A special place found in the Afar depression at 613m is called “Erta Ale”. It is a shield volcano, which has a base diameter of 30km and is only 500m high. In its vast summit caldera (1600x700m) there are two pit craters. The larger one (300-400m diameter) in the northern part contained a lava lake in 1968 and 1973 but is now inactive. A central, but smaller pit (140m diameter, 60 to 90m deep) now has an active lava lake 60m wide and 100m long.

Erta Ale is one of the spectacular and unique places in Afar- Ethiopia. It is the most active isolated shield Volcano in Ethiopia famed for its long-standing lava lake activity. On its Summit, the volcano hosts cryptic shaped caldera (mouth of volcano) of about 1600 x 700 meters width. Fresh looking basaltic lava flows fill much of the caldera and have overflowed its rim on the southern side.

The northern half of this caldera contains two steep sided pit craters of different size; one on its northern tip and the other a little down south. Lava containing of up to 20 meters high occurred in different areas at the Crater Lake, but mainly in the west, south and center. There are some records which tell that some very adventurous earth, scientists have dared to walk on top of the temporarily crusted lava with the intention to document the activity of the Lava Lake.                        

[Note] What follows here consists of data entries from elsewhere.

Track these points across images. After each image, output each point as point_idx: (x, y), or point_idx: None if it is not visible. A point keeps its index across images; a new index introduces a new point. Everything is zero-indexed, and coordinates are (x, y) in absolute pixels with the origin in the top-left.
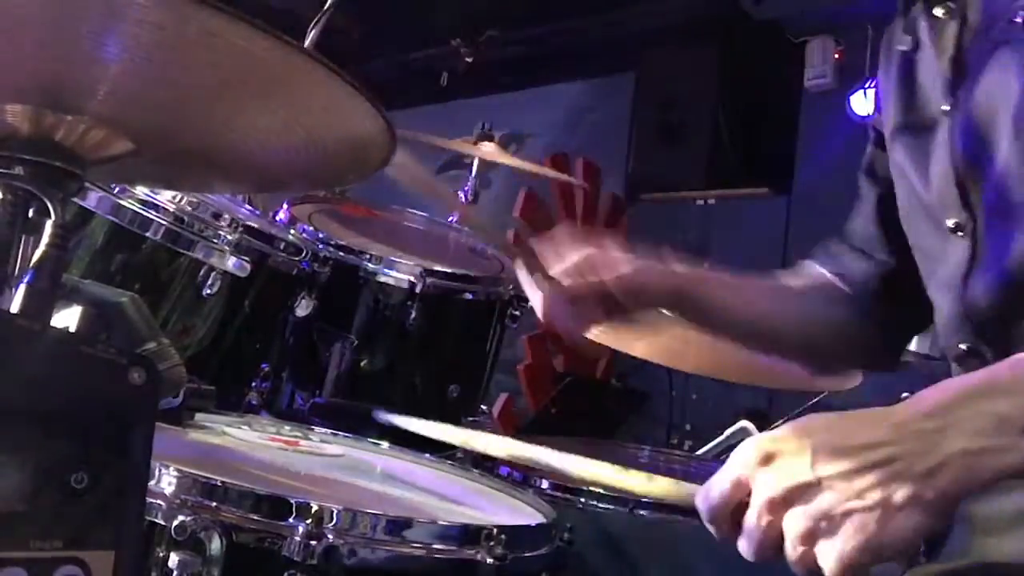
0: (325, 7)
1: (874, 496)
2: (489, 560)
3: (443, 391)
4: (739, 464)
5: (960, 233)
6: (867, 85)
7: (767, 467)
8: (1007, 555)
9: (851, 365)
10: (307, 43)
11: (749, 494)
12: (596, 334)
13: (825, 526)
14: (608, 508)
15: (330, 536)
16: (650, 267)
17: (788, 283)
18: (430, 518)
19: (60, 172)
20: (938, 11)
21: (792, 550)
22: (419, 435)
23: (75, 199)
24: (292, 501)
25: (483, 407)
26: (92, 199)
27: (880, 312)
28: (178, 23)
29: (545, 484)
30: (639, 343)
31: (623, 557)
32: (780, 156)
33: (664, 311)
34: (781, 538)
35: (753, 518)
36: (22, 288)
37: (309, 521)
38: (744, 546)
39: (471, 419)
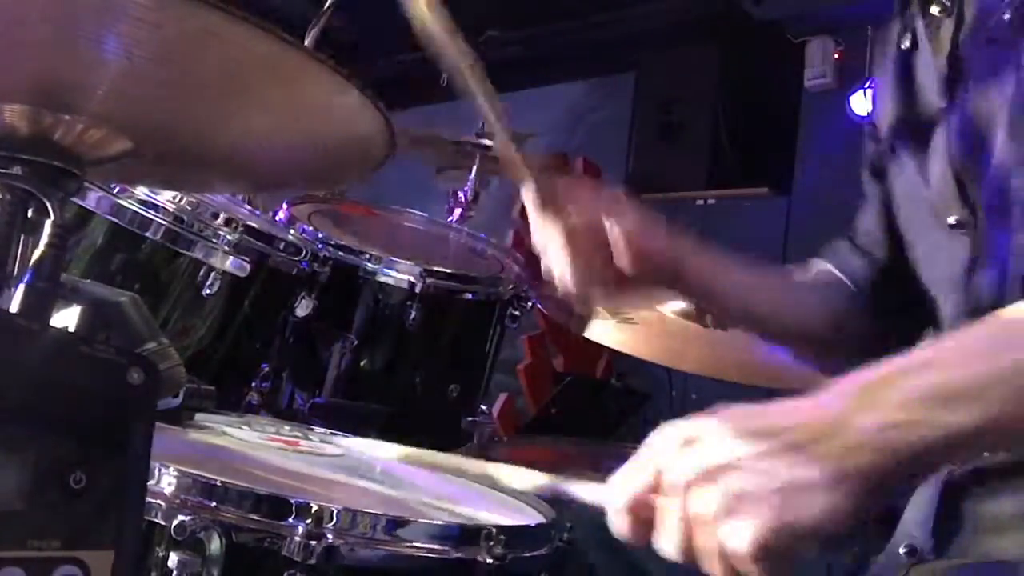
0: (325, 7)
1: (787, 476)
2: (489, 560)
3: (443, 391)
4: (656, 450)
5: (961, 230)
6: (867, 85)
7: (685, 451)
8: (1011, 554)
9: (850, 356)
10: (307, 43)
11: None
12: (596, 333)
13: (736, 506)
14: None
15: (330, 536)
16: (656, 233)
17: (794, 275)
18: (430, 518)
19: (59, 172)
20: (934, 8)
21: (704, 536)
22: (419, 435)
23: (75, 199)
24: (292, 501)
25: (483, 407)
26: (92, 199)
27: (879, 308)
28: (177, 22)
29: None
30: (639, 342)
31: (622, 557)
32: (780, 156)
33: (661, 289)
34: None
35: (673, 505)
36: (21, 288)
37: (309, 521)
38: (665, 542)
39: (471, 419)
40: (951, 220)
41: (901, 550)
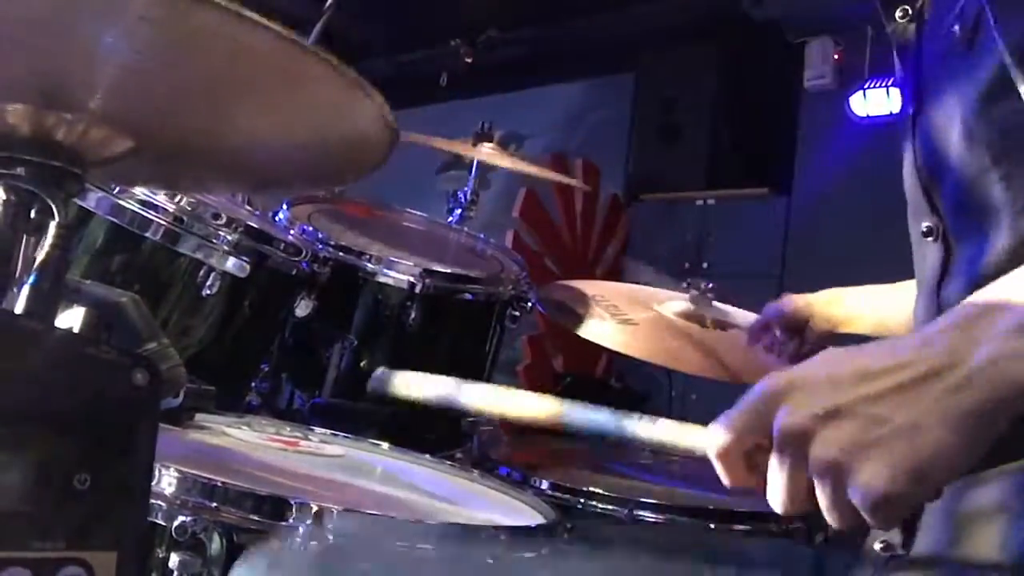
0: (325, 7)
1: (902, 418)
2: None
3: None
4: (757, 397)
5: (931, 237)
6: (867, 85)
7: (787, 398)
8: (982, 552)
9: None
10: (309, 42)
11: (768, 434)
12: (596, 334)
13: (852, 457)
14: (607, 509)
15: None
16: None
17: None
18: (430, 518)
19: (62, 172)
20: (898, 14)
21: (821, 490)
22: (419, 435)
23: (75, 199)
24: (292, 501)
25: None
26: (92, 199)
27: None
28: (179, 20)
29: (545, 484)
30: (639, 343)
31: (621, 559)
32: (780, 156)
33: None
34: (809, 480)
35: (776, 455)
36: (25, 289)
37: (309, 521)
38: (771, 492)
39: (471, 419)
40: (923, 227)
41: (877, 546)
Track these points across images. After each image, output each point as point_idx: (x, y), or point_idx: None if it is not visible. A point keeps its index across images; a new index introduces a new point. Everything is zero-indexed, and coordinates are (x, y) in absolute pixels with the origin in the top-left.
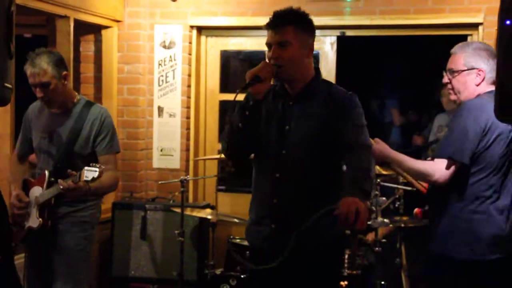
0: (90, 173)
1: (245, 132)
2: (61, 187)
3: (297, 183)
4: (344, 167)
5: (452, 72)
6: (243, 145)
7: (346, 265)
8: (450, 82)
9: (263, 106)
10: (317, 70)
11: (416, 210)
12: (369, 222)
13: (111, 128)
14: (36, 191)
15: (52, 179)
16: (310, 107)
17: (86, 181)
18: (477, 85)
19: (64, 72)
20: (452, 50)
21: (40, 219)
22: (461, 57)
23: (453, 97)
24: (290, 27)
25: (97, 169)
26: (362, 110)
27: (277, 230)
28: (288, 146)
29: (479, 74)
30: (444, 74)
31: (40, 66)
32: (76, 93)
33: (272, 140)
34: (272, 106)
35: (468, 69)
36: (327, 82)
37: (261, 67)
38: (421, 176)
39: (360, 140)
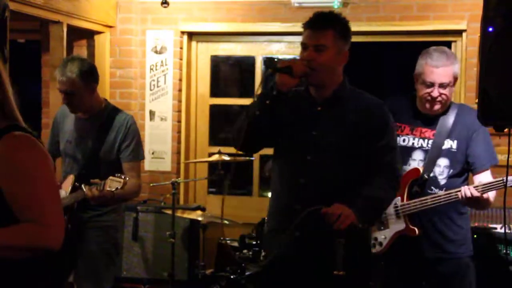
0: (114, 183)
1: (260, 122)
2: (87, 194)
3: (321, 189)
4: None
5: (446, 86)
6: (254, 136)
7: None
8: (440, 95)
9: (286, 107)
10: (344, 75)
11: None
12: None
13: (136, 136)
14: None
15: (77, 184)
16: (338, 113)
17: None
18: None
19: (93, 84)
20: (435, 63)
21: None
22: (452, 69)
23: (437, 106)
24: (330, 31)
25: (121, 180)
26: (393, 121)
27: (301, 237)
28: (314, 151)
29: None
30: (433, 88)
31: (68, 76)
32: (103, 99)
33: (296, 144)
34: (296, 109)
35: (455, 80)
36: (356, 89)
37: (296, 61)
38: None
39: (389, 164)
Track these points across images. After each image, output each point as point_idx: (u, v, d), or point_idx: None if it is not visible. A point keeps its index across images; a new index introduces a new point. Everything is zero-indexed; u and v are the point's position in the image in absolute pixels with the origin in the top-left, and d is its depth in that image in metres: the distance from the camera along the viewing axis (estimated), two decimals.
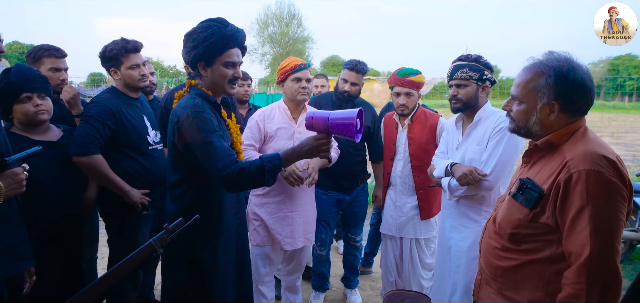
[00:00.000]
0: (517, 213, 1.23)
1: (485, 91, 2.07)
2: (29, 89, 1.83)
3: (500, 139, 1.90)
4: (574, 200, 1.09)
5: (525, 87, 1.25)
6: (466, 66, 2.03)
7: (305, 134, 2.48)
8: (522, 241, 1.22)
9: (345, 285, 3.11)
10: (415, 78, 2.58)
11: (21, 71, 1.85)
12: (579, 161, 1.11)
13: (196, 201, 1.63)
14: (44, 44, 2.28)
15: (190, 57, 1.62)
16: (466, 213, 1.98)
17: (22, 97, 1.82)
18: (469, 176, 1.89)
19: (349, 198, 2.83)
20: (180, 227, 1.29)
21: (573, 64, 1.20)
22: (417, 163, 2.60)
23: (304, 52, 35.35)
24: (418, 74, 2.61)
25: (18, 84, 1.81)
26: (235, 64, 1.68)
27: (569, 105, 1.20)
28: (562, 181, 1.12)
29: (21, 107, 1.83)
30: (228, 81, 1.66)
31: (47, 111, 1.90)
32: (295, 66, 2.41)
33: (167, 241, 1.25)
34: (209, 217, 1.64)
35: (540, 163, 1.26)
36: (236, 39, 1.65)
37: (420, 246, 2.69)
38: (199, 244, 1.64)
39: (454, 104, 2.07)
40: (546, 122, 1.23)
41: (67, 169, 1.96)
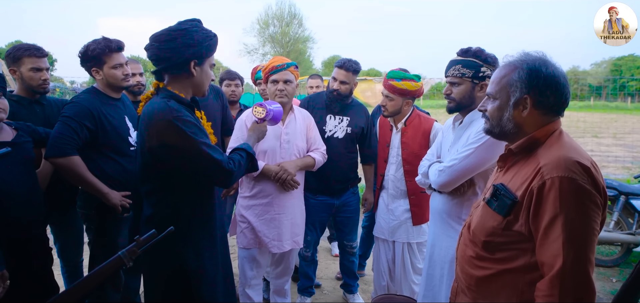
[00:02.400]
0: (490, 220, 1.18)
1: (484, 90, 1.84)
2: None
3: (475, 142, 1.77)
4: (547, 208, 1.05)
5: (499, 82, 1.23)
6: (460, 62, 1.87)
7: (292, 135, 2.47)
8: (496, 249, 1.18)
9: (346, 291, 3.07)
10: (397, 84, 2.49)
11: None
12: (552, 168, 1.07)
13: (178, 206, 1.59)
14: (23, 43, 2.25)
15: (180, 55, 1.54)
16: (447, 221, 1.92)
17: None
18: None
19: (338, 202, 2.79)
20: (152, 240, 1.25)
21: (546, 60, 1.18)
22: (409, 168, 2.56)
23: (305, 52, 35.33)
24: (404, 80, 2.49)
25: None
26: (213, 65, 1.71)
27: (541, 100, 1.16)
28: (535, 188, 1.08)
29: None
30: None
31: (4, 110, 1.83)
32: (272, 67, 2.38)
33: (137, 254, 1.21)
34: (191, 220, 1.61)
35: (514, 168, 1.21)
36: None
37: (412, 251, 2.65)
38: (183, 249, 1.60)
39: (448, 104, 1.95)
40: (519, 119, 1.19)
41: (26, 170, 1.88)
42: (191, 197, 1.61)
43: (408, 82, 2.50)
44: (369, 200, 2.82)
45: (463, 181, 1.84)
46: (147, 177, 1.58)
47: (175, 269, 1.59)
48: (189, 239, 1.61)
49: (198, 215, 1.64)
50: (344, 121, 2.74)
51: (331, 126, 2.73)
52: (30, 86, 2.23)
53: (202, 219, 1.66)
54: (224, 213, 1.78)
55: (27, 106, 2.27)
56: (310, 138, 2.53)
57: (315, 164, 2.48)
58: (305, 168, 2.47)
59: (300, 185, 2.47)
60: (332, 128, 2.73)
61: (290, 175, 2.33)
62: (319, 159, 2.50)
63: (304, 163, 2.43)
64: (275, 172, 2.31)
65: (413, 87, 2.52)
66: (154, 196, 1.59)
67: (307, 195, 2.69)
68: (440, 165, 1.91)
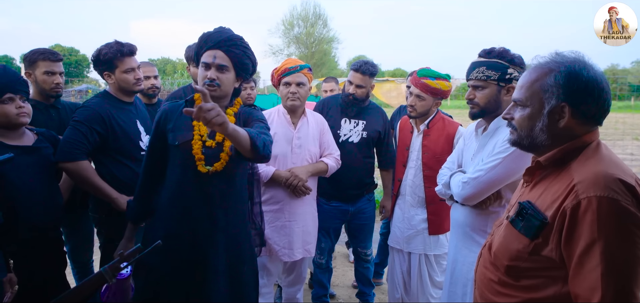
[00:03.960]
0: (515, 242, 1.04)
1: (510, 94, 1.70)
2: (13, 90, 1.79)
3: (503, 151, 1.62)
4: (582, 232, 0.90)
5: (530, 87, 1.06)
6: (483, 64, 1.72)
7: (304, 139, 2.38)
8: (522, 276, 1.03)
9: (362, 300, 2.96)
10: (431, 82, 2.35)
11: (6, 71, 1.82)
12: (589, 185, 0.92)
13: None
14: (40, 47, 2.28)
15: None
16: (470, 235, 1.76)
17: (5, 98, 1.77)
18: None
19: (353, 209, 2.67)
20: (136, 255, 1.18)
21: (586, 62, 1.01)
22: (429, 174, 2.40)
23: (330, 53, 35.27)
24: (438, 79, 2.36)
25: (2, 84, 1.77)
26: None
27: (581, 109, 1.00)
28: (568, 209, 0.93)
29: (2, 108, 1.78)
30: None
31: (28, 115, 1.85)
32: (285, 69, 2.29)
33: (120, 270, 1.15)
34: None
35: (543, 183, 1.06)
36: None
37: (430, 263, 2.49)
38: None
39: (471, 109, 1.79)
40: (554, 130, 1.03)
41: (44, 174, 1.90)
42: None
43: (442, 81, 2.38)
44: (387, 207, 2.69)
45: (489, 194, 1.69)
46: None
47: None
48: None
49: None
50: (360, 124, 2.63)
51: (346, 130, 2.62)
52: (43, 89, 2.26)
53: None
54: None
55: (43, 111, 2.30)
56: (324, 142, 2.43)
57: (328, 170, 2.38)
58: (318, 173, 2.37)
59: (313, 191, 2.37)
60: (347, 132, 2.62)
61: (302, 181, 2.24)
62: (332, 165, 2.39)
63: (316, 169, 2.34)
64: (285, 178, 2.23)
65: (446, 87, 2.40)
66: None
67: (320, 200, 2.59)
68: (464, 176, 1.76)
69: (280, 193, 2.27)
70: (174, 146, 1.63)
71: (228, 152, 1.63)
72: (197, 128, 1.63)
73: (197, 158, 1.60)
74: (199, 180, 1.61)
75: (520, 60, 1.71)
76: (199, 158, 1.60)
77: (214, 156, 1.63)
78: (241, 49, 1.65)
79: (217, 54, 1.61)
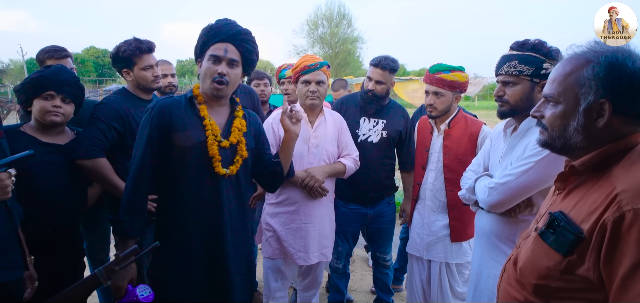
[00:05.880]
0: (545, 258, 0.92)
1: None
2: (56, 89, 1.82)
3: (535, 154, 1.48)
4: (626, 250, 0.78)
5: (563, 81, 0.94)
6: (515, 58, 1.56)
7: (322, 138, 2.31)
8: (552, 296, 0.91)
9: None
10: (447, 76, 2.24)
11: (59, 71, 1.86)
12: (635, 195, 0.79)
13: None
14: (48, 45, 2.33)
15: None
16: (496, 244, 1.63)
17: (45, 94, 1.81)
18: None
19: (371, 212, 2.58)
20: (132, 257, 1.15)
21: (632, 51, 0.88)
22: (451, 176, 2.28)
23: (354, 53, 35.06)
24: (454, 72, 2.25)
25: (48, 80, 1.81)
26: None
27: (625, 107, 0.87)
28: (609, 222, 0.81)
29: (39, 102, 1.81)
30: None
31: (63, 115, 1.86)
32: (304, 67, 2.21)
33: (115, 271, 1.12)
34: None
35: (578, 191, 0.93)
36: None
37: (451, 272, 2.36)
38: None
39: (500, 108, 1.65)
40: (592, 130, 0.91)
41: (71, 173, 1.91)
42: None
43: (457, 73, 2.26)
44: (407, 211, 2.58)
45: (519, 201, 1.55)
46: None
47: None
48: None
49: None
50: (379, 124, 2.53)
51: (365, 130, 2.53)
52: None
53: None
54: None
55: None
56: (342, 142, 2.35)
57: (346, 171, 2.30)
58: (335, 174, 2.30)
59: (330, 193, 2.30)
60: (366, 132, 2.52)
61: (318, 182, 2.17)
62: (350, 165, 2.31)
63: (333, 170, 2.26)
64: (301, 178, 2.16)
65: (463, 78, 2.28)
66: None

 The surface near the crater rim is broken by cracks of different width that run in concentric circles around the crater pit. Many parts of the edge can be seen hanging over the empty space. The crater walls are very instable and rock falls (avalanches) are not uncommon. If one happens to be there at the time of such rock falls one is very likely to see a dramatic cloud of Orange brown dust covering the pit. Recently, after the dramatic eruption of 2005, both the crater pit and the lava lake within have been found to have expanded remarkably. The composition of the rock at Erta Ale ranges from basalt to hyalite. According to earth scientists, Erta Ale has erupted seven times in the past 125 years and has been erupting continuously since 1967.